Ajuinnata is an Inuktitut word which means “to persevere” or “never give up.” (Governor General of Canada)

The shield

The shield is white — a colour which the coat of arms description says is meant to represent reconciliation, as well as the snow and sky of Canada’s North. The crown symbolizes Simon’s role as representative of the monarchy in Canada. 

The shield is the shape of an amauti, a traditional parka worn by Inuit women.

A horizontal line in the shield’s centre represents Simon’s “trailblazing career in Inuit and circumpolar affairs” while the disc and circle around it represent “an inclusive relationship between Indigenous peoples and all Canadians.”

The shield is white and in the shape of an amauti, an Inuit parka. (Governor General of Canada)

The crest

The Snowy Owl is meant to symbolize wisdom, agility and adaptability.

“It thus alludes to Her Excellency’s life experience and her diplomatic skills,” the coat of arms description said.

The caribou antlers represent the link between humans and nature. It’s also an important animal in Inuit culture.

The crest of the coat of arms features a snowy owl and caribou antlers. (Governor General of Canada)

Supporters

Two arctic foxes flank the coat of arms. The animal is “famed for its endurance and long-distance migratory treks,” the description said. They represent Simon’s “career as a diplomat and advocate for circumpolar affairs.”

The mountain sorrel on the left fox’s pendant is a common plant Quebec’s Nunavik region, where Simon grew up. The strawberry flower on the opposite pendant is to honour Simon’s husband, Whit Grant Fraser. The flower is a symbol on the crest of the Scottish Fraser Clan and the name is derived from “Fraise,” the French word for strawberry. 

Two kakivak harpoons separate the foxes. The spears represent Simon’s grandmother, “who taught her many traditional values and life skills,” the description said.

The Arctic foxes represent Simon’s “career as a diplomat and advocate for circumpolar affairs.” (Governor General of Canada)

Compartment

Simon enjoys picking berries in her spare time, according to her official biography. The blueberries at the bottom of the crest represent that hobby. The cottongrass that surrounds them is used to make the wicks of a traditional Inuit lamp called the qulliq.

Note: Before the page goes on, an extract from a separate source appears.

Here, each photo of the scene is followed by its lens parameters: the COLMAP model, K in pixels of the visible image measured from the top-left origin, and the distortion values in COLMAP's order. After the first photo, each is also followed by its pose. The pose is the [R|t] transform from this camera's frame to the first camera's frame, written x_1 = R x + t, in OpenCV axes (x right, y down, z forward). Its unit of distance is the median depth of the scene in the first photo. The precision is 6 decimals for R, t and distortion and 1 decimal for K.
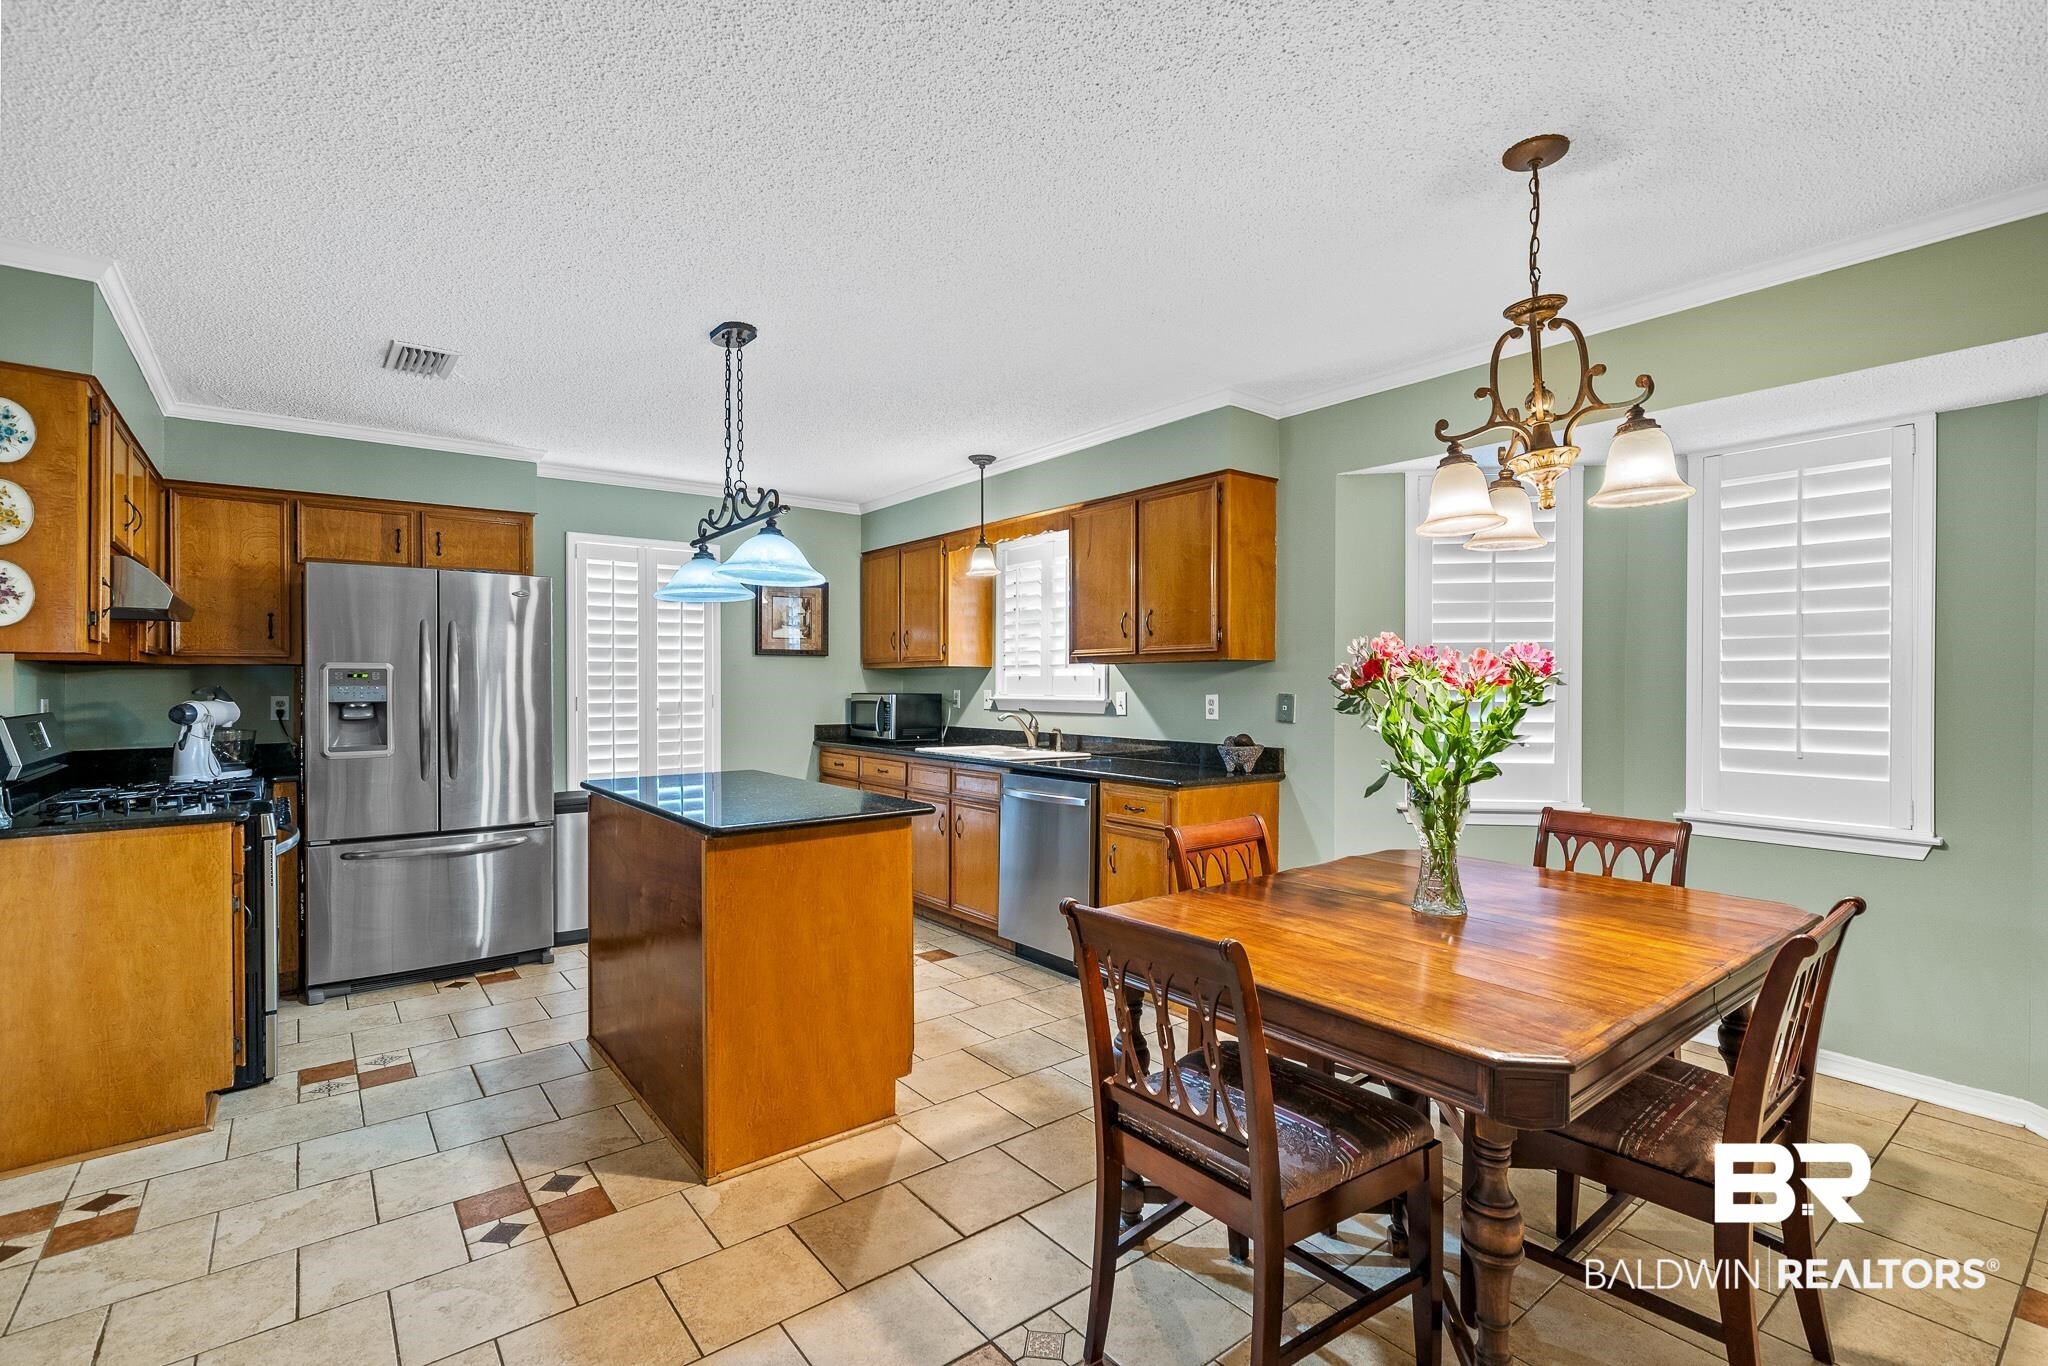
lens RADIAL K [[927.0, 0, 1018.3], [0, 927.0, 688.0], [0, 0, 1]] dist [0.002618, 0.000861]
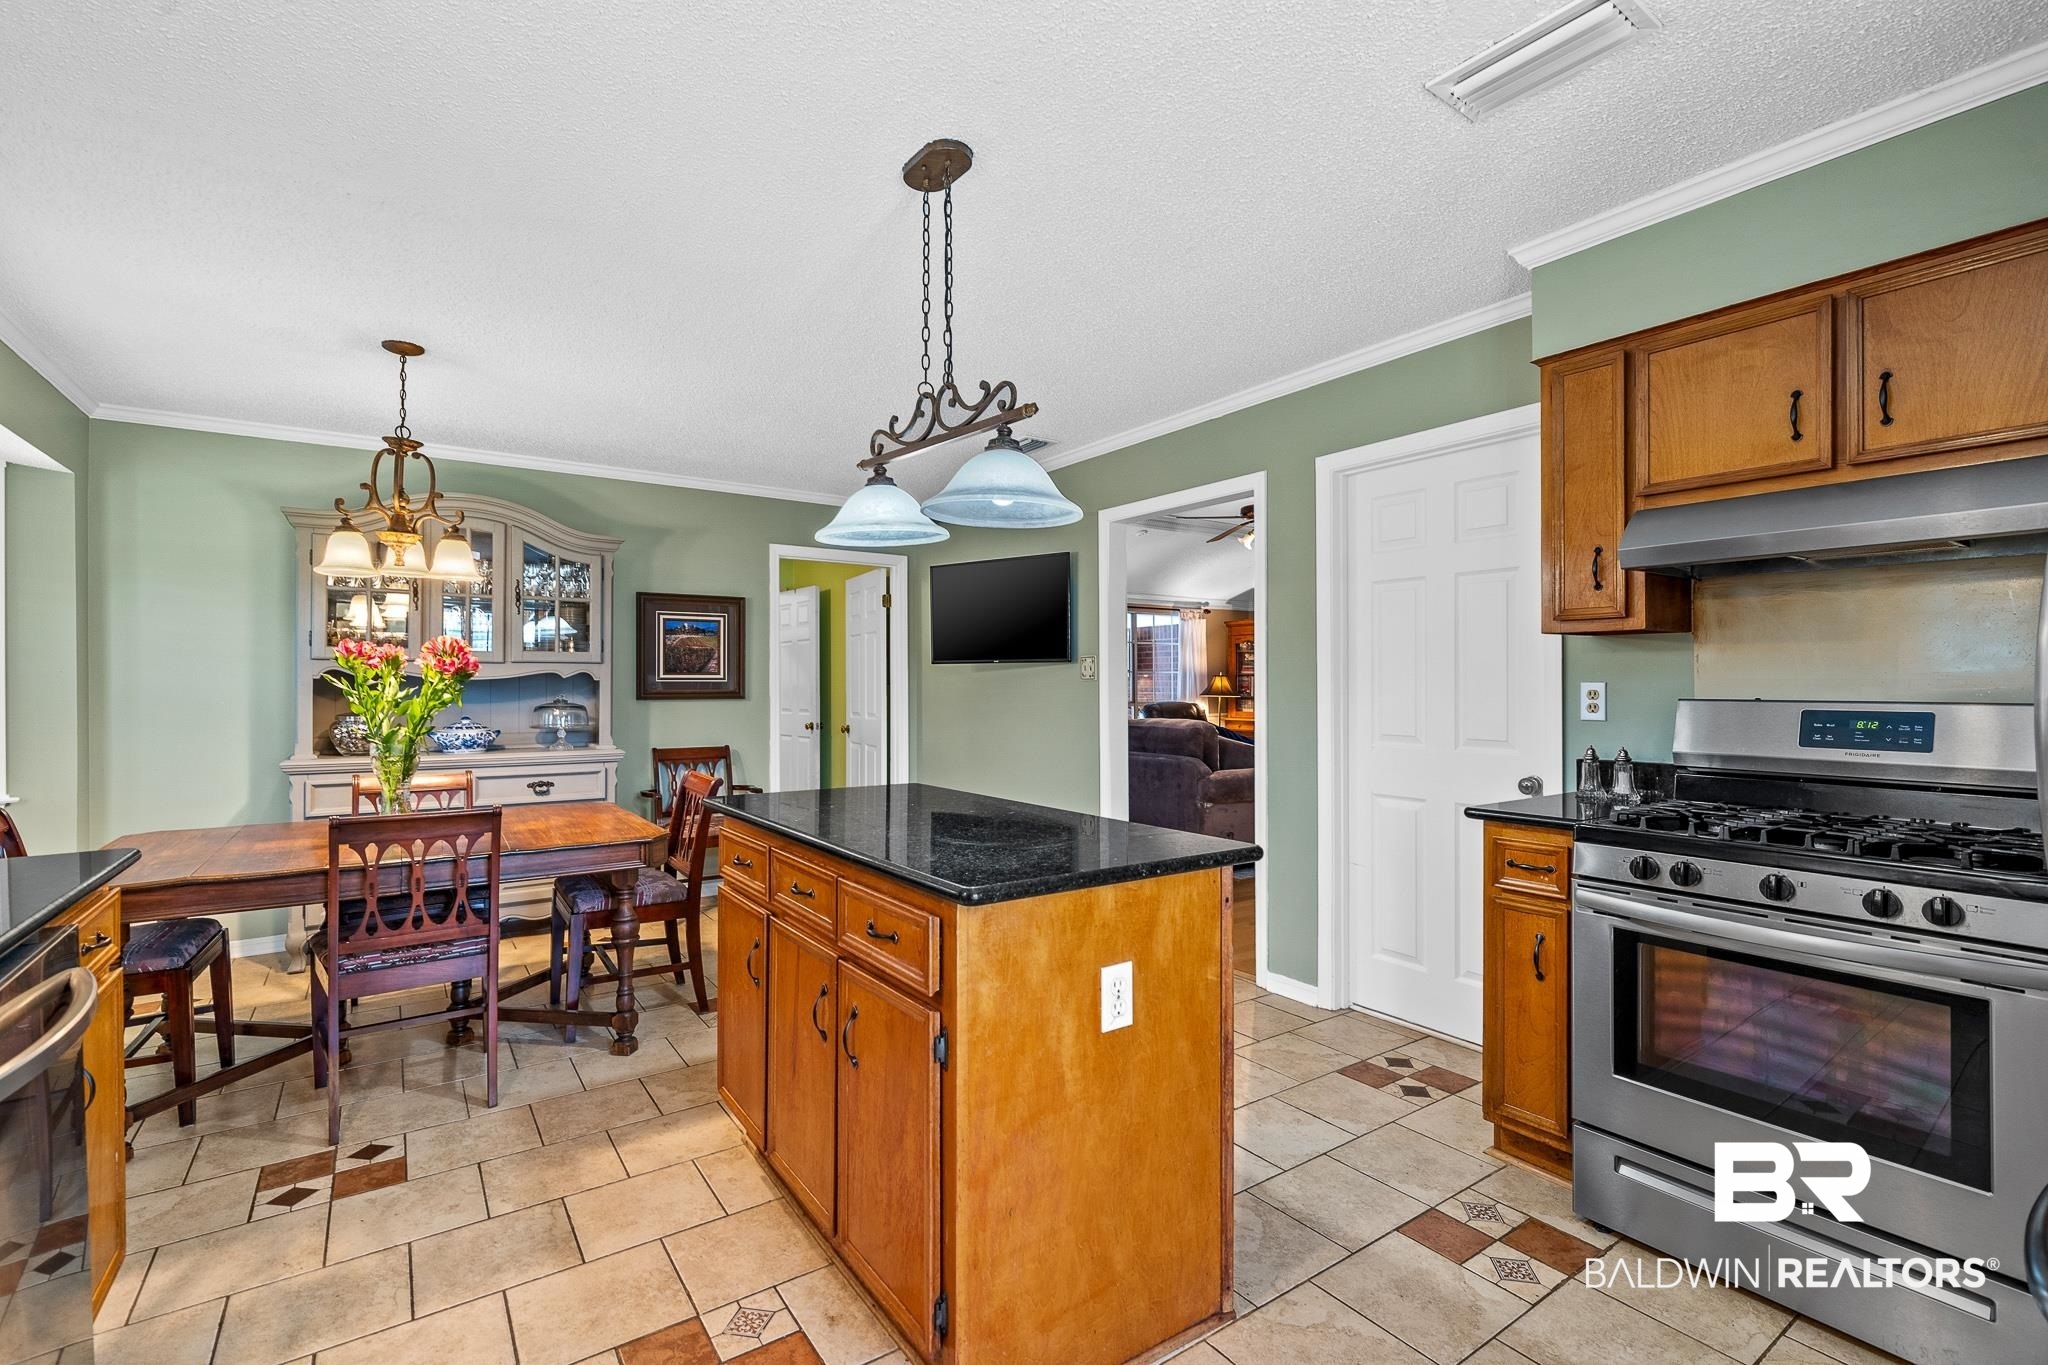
lens RADIAL K [[927.0, 0, 1018.3], [0, 927.0, 687.5], [0, 0, 1]] dist [0.002618, 0.000861]
pose [[-0.998105, 0.002712, 0.061467, -0.339082], [0.003312, 0.999948, 0.009662, 0.006021], [-0.061438, 0.009848, -0.998062, 1.404982]]
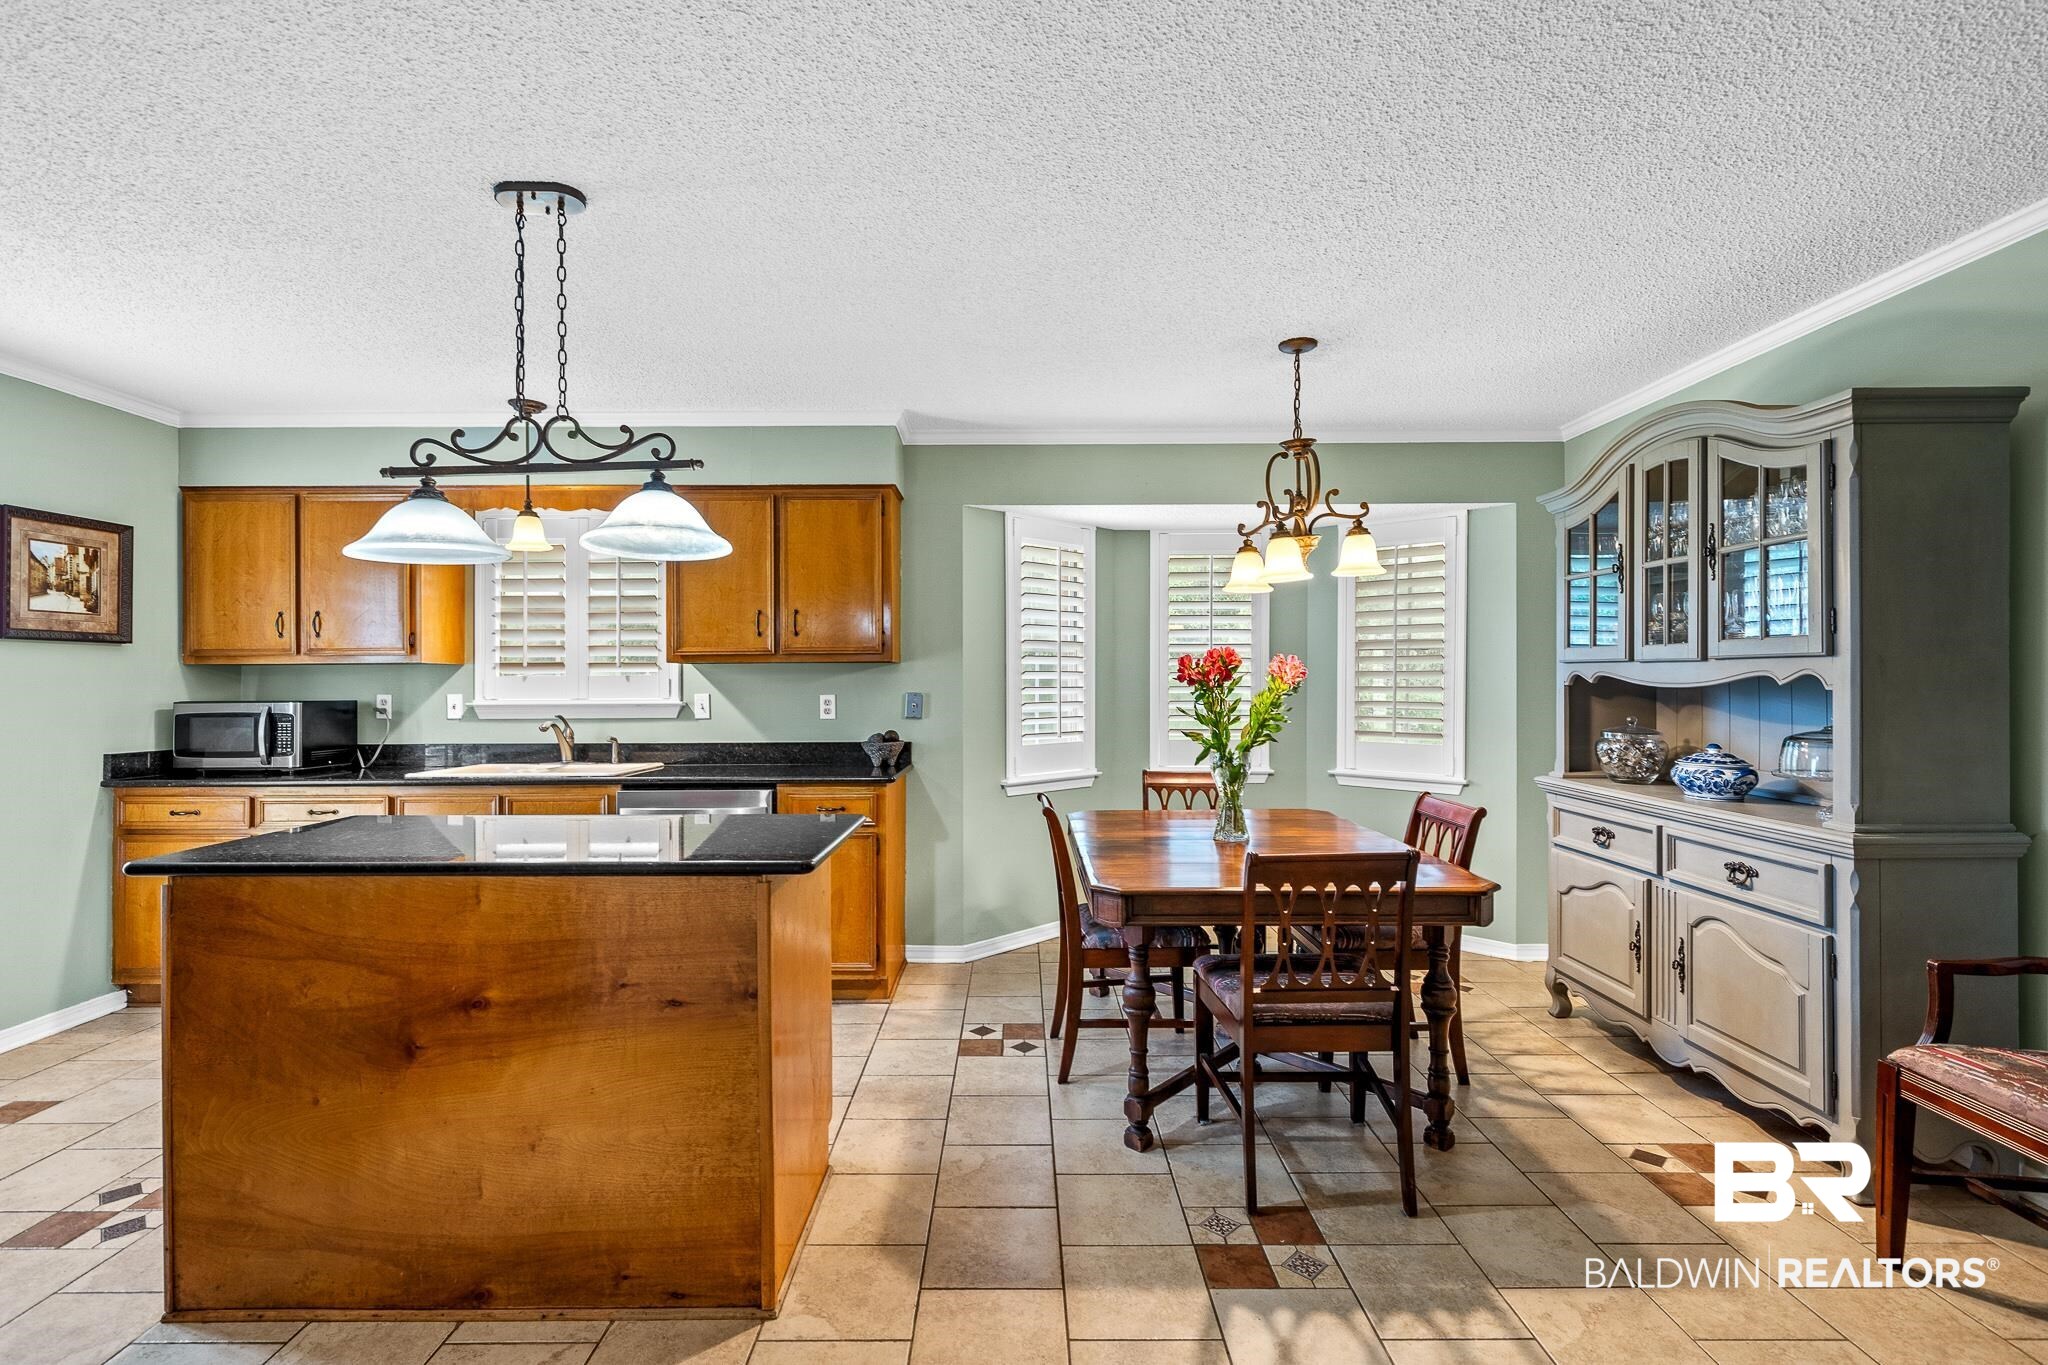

The blueberries in the coat of arms’ compartment represent Simon’s passion for berry picking. (Governor General of Canada)

Insignia

The three insignia are, from left to right, the Commander of the Order of Military Merit, Companion of the Order of Canada and Commander of the Order of Merit of the Police Forces.

The insignia are, from left to right, the Commander of the Order of Military Merit, Companion of the Order of Canada, and Commander of the Order of Merit of the Police Forces. (Governor General of Canada)

Coat of arms has unique elements

Khalid said in an interview that a Governor General’s coat of arms is usually revealed much closer to their installation date, but the COVID-19 pandemic slowed down the process in this case.

Khalid worked with Simon to design the coat of arms and said he was grateful for the extra time.

“We wanted to do this at this pace this time around, and I think it gave us the opportunity to really develop something very meaningful for Her Excellency,” Khalid said.

He said several elements make Simon’s coat of arms stand out compared to those of her predecessors. One is the use of the colour white, while another is the Inuktitut motto, which is spelled in both the Latin alphabet and in syllabics.

“In this case what’s interesting, in my opinion, is that it’s a simple word that’s very difficult to translate,” Khalid said of the motto.

Khalid added that the use of three insignia is also notable. Most governors general opt for just one, the Order of Canada.

Khalid said he hopes the coat of arms helps Canadians get to know Simon.

“Heralds like to say that they’re storytellers, and there’s a lot of details here that will allow Canadians to learn a little more about the Governor General, her life and her career.”